By Ethan Lou

(Reuters) - The first chief digital officer of TMX Group Ltd's Toronto Stock Exchange (TSX) has left the organization to devote more time to his venture based on blockchain, the technology behind the bitcoin cryptocurrency, the executive said on Monday.

Anthony Di Iorio, founder of the Bitcoin Alliance of Canada and a co-founder of Ethereum, a blockchain-based computing platform, was hired by Canada's largest stock exchange in January.

He left in September to focus on Jaxx, a universal "wallet" for holding cryptocurrencies and "tokens" that facilitate transactions in blockchain-based applications, Di Iorio said in a phone interview.

Di Iorio's hire at TSX came as stock exchanges were embracing blockchain, which allows Bitcoin users to conduct secure transactions without middlemen, as they seek to diversify and boost profit margins. When used to issue securities, the technology could potentially remove the need for clearing houses.

Jean Desgagne, chief executive of TMX's Global Enterprise Services, said in March the technology could make operations "better, faster, cheaper."

At the time, he declined to discuss specific potential uses TSX may have for blockchain, a matter that is still unclear.

TMX said it no longer has someone using that title, and that John Lee, a vice president of innovation and enterprise delivery, is now leading development of "our capability in emerging technologies, and exploring the potential of new areas such as blockchain."

Blockchain's distributed-ledger system allows users to conduct secure transactions with each other without the need for middlemen or central oversight.

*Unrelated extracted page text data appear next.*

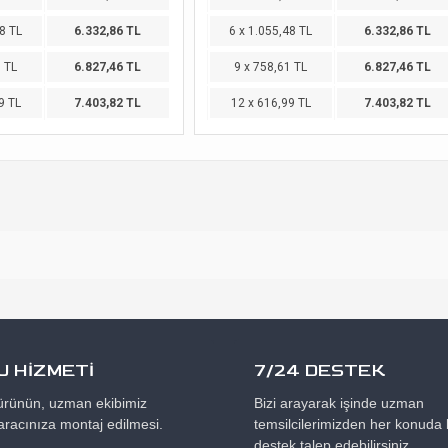
8 TL
6.332,86 TL
6 x 1.055,48 TL
6.332,86 TL
1 TL
6.827,46 TL
9 x 758,61 TL
6.827,46 TL
9 TL
7.403,82 TL
12 x 616,99 TL
7.403,82 TL
 HİZMETİ
7/24 DESTEK
 ürünün, uzman ekibimiz
Bizi arayarak işinde uzman
aracınıza montaj edilmesi.
temsilcilerimizden her konuda b
destek talep edebilirsiniz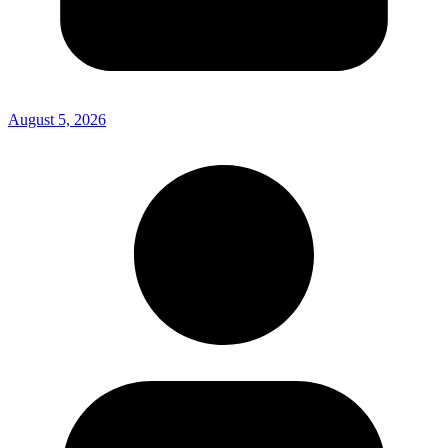
August 5, 2026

While long associated with cryptocurrencies such as bitcoin, blockchain can also be used for running applications with a wide range of purposes.

Users usually need separate wallet programs to hold different cryptocurrencies and tokens for applications built on blockchain. Jaxx, launched in February, seeks to eliminate that need.

"Jaxx really started taking off over the past months, and that's really where my passion is," Di Iorio said. "I prioritize the things that are really important to me, and that's the No. 1 thing."

Di Iorio said he and TSX parted on good terms. He declined to elaborate on the stock exchange's plans with regard to blockchain.

In January the Australian stock exchange said it had enlisted a blockchain startup to develop a new trade settlement system.

Nasdaq in the United States used the technology last year to issue securities to an unidentified private investor. In February, Nasdaq said it was developing a blockchain-based shareholder voting system for its Estonian stock exchange.